Other details about the animal’s death aren’t clear.

Natalie Warburton from the Murdoch University of Veterinary and Life Sciences told the publication that a kangaroo’s arm size is a factor in attracting females

“Forelimb measurements showed that whereas female musculature growth was proportional to body size, male musculature was overwhelmingly exaggerated,” she said.

As they get stronger, they get into more sparring matches with other male kangaroos to make them stand out to females, she added.

“Unfortunately, the bulkier the kangaroo, the shorter the lifespan.

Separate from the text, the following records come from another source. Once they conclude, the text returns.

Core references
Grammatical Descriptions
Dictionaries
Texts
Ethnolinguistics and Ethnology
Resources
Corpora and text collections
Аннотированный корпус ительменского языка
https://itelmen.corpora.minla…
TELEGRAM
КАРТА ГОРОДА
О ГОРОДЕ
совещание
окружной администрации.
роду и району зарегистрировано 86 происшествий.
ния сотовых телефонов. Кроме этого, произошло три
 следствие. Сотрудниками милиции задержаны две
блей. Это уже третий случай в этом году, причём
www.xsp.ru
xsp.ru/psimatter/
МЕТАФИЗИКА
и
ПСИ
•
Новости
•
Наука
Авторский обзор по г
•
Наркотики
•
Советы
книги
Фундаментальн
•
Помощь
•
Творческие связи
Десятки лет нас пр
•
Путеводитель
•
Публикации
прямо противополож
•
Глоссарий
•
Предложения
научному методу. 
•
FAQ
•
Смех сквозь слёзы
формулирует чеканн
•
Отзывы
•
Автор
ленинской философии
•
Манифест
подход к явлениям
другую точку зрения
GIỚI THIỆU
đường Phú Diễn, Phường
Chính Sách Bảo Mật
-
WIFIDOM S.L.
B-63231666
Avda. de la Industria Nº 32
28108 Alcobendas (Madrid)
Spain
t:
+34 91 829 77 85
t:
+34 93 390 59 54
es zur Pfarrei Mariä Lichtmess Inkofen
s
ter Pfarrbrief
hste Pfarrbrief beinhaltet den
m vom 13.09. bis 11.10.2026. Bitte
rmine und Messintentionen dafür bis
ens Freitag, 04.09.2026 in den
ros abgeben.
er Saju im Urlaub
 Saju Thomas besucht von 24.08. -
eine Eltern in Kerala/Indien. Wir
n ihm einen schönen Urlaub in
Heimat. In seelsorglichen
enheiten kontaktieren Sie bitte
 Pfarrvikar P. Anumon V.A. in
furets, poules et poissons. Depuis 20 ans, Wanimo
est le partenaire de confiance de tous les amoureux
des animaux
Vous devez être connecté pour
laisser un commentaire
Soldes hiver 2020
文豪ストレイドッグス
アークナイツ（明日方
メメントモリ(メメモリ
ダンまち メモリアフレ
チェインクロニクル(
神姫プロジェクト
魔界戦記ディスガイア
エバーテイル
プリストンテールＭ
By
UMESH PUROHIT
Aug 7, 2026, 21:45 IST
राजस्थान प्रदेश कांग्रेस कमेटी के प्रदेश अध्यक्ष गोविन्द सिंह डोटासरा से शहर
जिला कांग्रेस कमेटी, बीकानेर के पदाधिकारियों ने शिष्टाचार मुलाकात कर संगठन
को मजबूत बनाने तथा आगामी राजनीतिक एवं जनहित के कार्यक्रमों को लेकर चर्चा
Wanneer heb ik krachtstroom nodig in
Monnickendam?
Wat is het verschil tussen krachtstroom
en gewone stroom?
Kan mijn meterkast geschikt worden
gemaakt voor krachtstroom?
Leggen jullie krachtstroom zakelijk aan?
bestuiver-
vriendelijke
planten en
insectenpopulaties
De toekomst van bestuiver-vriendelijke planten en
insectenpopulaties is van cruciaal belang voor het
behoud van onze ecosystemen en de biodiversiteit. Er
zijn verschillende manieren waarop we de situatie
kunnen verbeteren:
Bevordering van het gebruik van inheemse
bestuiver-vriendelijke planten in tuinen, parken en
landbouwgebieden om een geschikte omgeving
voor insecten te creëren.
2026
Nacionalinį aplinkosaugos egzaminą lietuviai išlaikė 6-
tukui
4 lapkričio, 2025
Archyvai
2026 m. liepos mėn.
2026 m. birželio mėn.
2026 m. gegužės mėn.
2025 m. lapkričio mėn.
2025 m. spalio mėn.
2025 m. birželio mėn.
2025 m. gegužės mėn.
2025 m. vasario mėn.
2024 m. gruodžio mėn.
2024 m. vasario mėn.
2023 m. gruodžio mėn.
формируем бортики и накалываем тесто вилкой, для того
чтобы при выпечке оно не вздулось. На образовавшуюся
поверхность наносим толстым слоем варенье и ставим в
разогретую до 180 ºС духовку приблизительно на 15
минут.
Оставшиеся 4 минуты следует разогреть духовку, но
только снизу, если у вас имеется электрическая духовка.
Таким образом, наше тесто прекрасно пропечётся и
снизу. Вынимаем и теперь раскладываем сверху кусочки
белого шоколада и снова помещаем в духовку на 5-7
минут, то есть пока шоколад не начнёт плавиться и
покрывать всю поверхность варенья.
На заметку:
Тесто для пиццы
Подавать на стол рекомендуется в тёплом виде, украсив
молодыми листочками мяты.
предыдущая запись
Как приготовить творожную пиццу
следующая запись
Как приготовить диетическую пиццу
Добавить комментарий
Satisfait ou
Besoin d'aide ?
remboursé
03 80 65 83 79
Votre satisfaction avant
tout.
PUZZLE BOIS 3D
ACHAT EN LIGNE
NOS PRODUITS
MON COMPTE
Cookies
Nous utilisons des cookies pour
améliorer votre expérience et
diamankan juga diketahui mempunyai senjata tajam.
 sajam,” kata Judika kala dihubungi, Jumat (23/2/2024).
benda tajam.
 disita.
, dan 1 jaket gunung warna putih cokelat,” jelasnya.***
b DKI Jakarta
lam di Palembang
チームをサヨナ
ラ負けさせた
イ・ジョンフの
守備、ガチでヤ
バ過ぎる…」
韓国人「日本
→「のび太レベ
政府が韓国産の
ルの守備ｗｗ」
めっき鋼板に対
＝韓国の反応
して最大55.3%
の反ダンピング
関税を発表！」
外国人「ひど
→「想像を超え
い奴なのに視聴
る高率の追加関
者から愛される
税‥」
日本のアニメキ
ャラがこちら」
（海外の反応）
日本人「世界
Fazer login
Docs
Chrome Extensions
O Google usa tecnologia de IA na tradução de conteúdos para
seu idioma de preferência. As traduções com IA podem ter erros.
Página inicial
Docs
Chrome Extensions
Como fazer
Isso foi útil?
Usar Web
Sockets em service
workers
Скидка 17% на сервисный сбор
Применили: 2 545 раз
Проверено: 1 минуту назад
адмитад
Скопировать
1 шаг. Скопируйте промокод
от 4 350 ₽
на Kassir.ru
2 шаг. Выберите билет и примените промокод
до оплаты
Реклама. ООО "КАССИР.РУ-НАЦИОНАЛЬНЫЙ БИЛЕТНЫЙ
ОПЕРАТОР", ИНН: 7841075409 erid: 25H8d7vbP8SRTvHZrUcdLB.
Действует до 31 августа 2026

The team from Murdoch University believe this has to do with the higher body mass that the kangaroo has to maintain. So if a drought or a bout of famine strikes, it will hit the males harder than the females,” the publication states.

LiveScience says that red kangaroos like Roger can get from 3.25 feet to 5.25 feet in length, not including the tail.

“Its tail adds another 35.5 to 43.5 inches [3.625 feet] to its length and its entire body weighs around 200 lbs.,” it says.

“The smallest kangaroo is the musky rat-kangaroo. It is only 6 to 8 inches (15.24 to 20.32 cm) long and weighs only 12 ounces (340 grams). Its ratlike tail adds another 5 to 6 inches (12.7 to 15.24 cm) to its length,” the website says.